------ The data ------

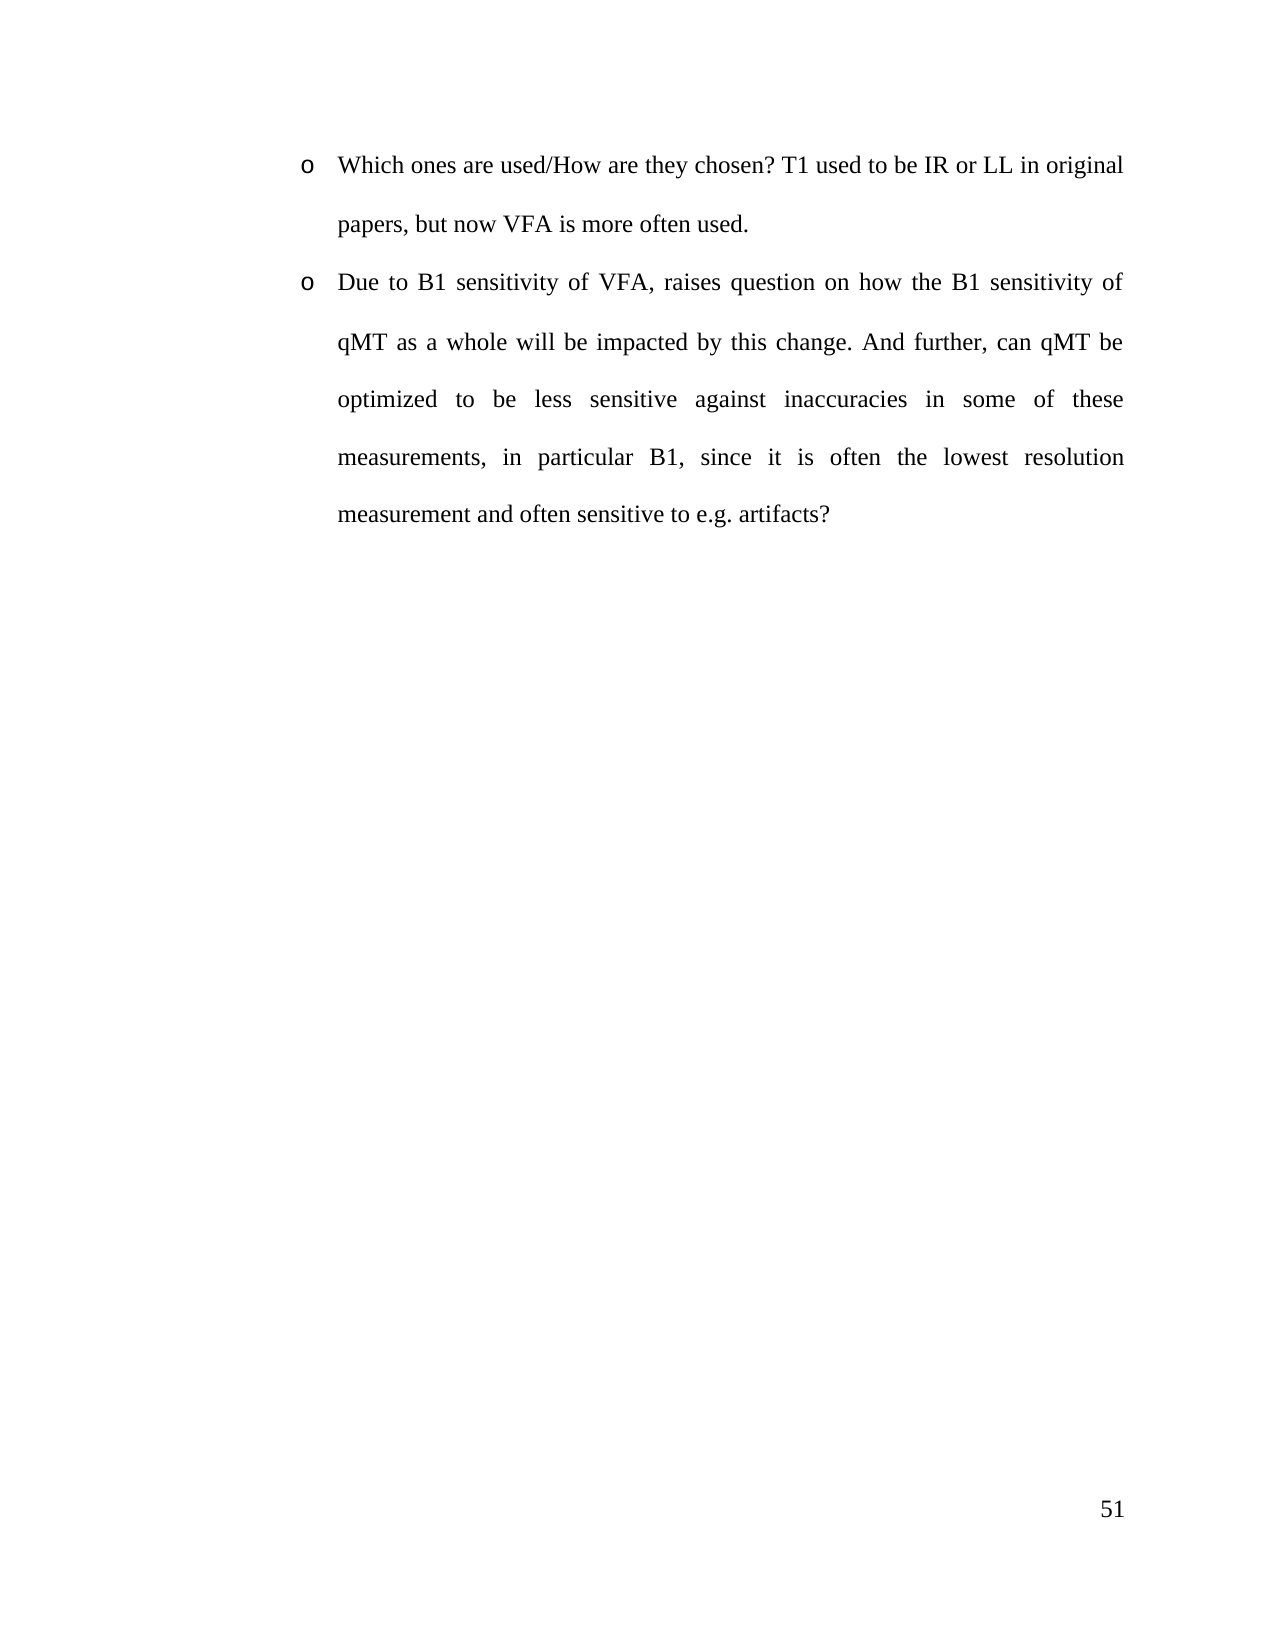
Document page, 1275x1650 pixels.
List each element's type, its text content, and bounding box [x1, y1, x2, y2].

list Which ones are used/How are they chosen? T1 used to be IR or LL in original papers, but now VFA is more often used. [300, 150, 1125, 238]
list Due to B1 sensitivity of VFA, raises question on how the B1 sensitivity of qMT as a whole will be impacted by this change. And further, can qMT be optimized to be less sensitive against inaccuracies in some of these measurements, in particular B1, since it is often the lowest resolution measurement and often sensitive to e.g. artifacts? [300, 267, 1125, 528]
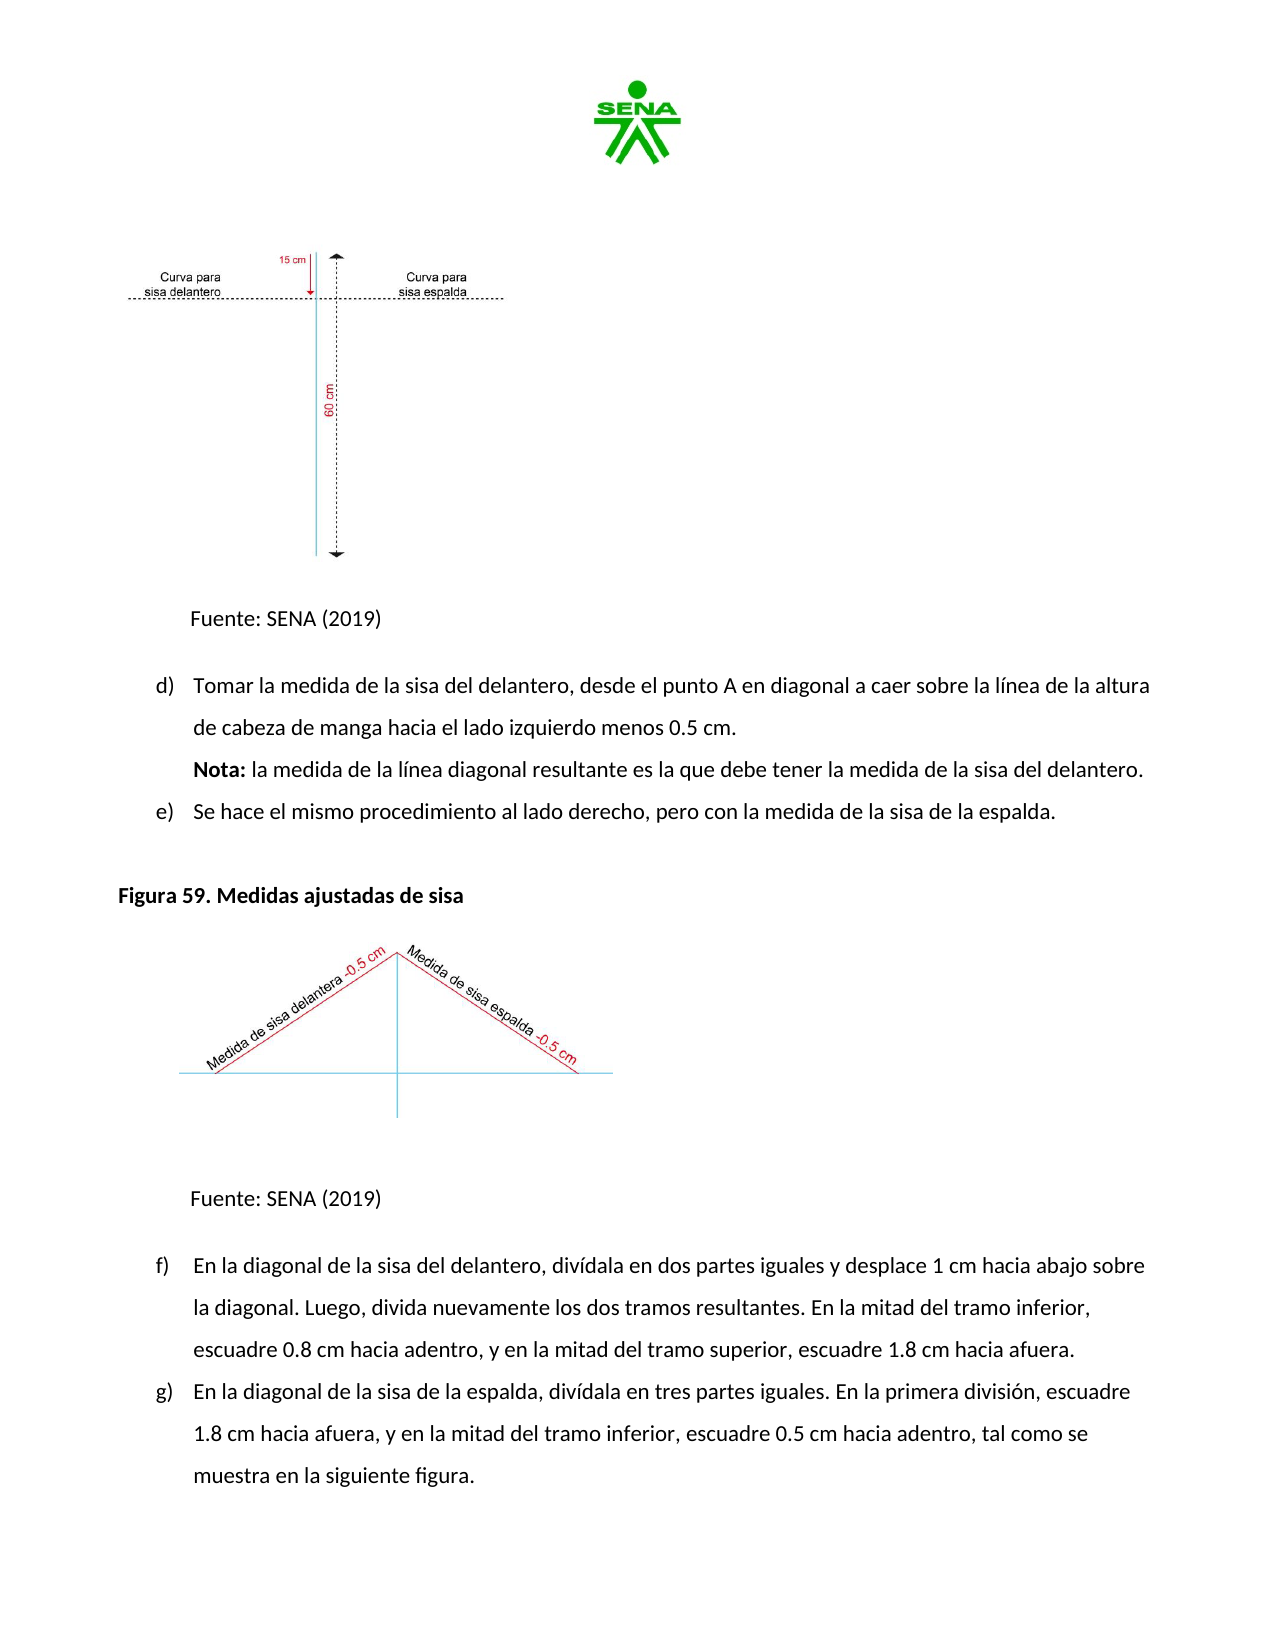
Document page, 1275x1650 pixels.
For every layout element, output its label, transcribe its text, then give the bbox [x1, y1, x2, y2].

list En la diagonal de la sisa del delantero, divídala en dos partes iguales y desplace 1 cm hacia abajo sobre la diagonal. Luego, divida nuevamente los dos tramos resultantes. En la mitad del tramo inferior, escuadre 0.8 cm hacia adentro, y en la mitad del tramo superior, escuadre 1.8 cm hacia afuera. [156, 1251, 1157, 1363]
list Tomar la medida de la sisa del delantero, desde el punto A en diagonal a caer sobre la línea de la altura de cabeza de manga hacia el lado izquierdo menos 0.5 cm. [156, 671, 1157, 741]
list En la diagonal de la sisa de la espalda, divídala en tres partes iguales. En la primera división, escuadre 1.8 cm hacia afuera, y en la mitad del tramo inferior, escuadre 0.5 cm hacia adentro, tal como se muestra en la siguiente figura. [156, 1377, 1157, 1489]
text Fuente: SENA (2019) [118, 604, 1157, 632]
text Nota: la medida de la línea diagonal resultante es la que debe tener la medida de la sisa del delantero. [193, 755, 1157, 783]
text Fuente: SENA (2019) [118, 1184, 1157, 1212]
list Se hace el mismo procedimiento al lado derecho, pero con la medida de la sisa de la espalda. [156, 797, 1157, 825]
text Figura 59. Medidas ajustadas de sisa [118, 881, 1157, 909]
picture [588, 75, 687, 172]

------

Please print all the entries exactly as written, but drop the pictures.

(Response box)
Document page, 1275x1650 pixels.
List each element's type, its text content, and bounding box [x1, y1, x2, y2].

list Which ones are used/How are they chosen? T1 used to be IR or LL in original papers, but now VFA is more often used. [300, 150, 1125, 238]
list Due to B1 sensitivity of VFA, raises question on how the B1 sensitivity of qMT as a whole will be impacted by this change. And further, can qMT be optimized to be less sensitive against inaccuracies in some of these measurements, in particular B1, since it is often the lowest resolution measurement and often sensitive to e.g. artifacts? [300, 267, 1125, 528]
Document page, 1275x1650 pixels.
For every layout element, output its label, transcribe its text, then give the bbox [x1, y1, x2, y2].

list En la diagonal de la sisa del delantero, divídala en dos partes iguales y desplace 1 cm hacia abajo sobre la diagonal. Luego, divida nuevamente los dos tramos resultantes. En la mitad del tramo inferior, escuadre 0.8 cm hacia adentro, y en la mitad del tramo superior, escuadre 1.8 cm hacia afuera. [156, 1251, 1157, 1363]
list Tomar la medida de la sisa del delantero, desde el punto A en diagonal a caer sobre la línea de la altura de cabeza de manga hacia el lado izquierdo menos 0.5 cm. [156, 671, 1157, 741]
list En la diagonal de la sisa de la espalda, divídala en tres partes iguales. En la primera división, escuadre 1.8 cm hacia afuera, y en la mitad del tramo inferior, escuadre 0.5 cm hacia adentro, tal como se muestra en la siguiente figura. [156, 1377, 1157, 1489]
text Fuente: SENA (2019) [118, 604, 1157, 632]
text Nota: la medida de la línea diagonal resultante es la que debe tener la medida de la sisa del delantero. [193, 755, 1157, 783]
text Fuente: SENA (2019) [118, 1184, 1157, 1212]
list Se hace el mismo procedimiento al lado derecho, pero con la medida de la sisa de la espalda. [156, 797, 1157, 825]
text Figura 59. Medidas ajustadas de sisa [118, 881, 1157, 909]
picture [588, 75, 687, 172]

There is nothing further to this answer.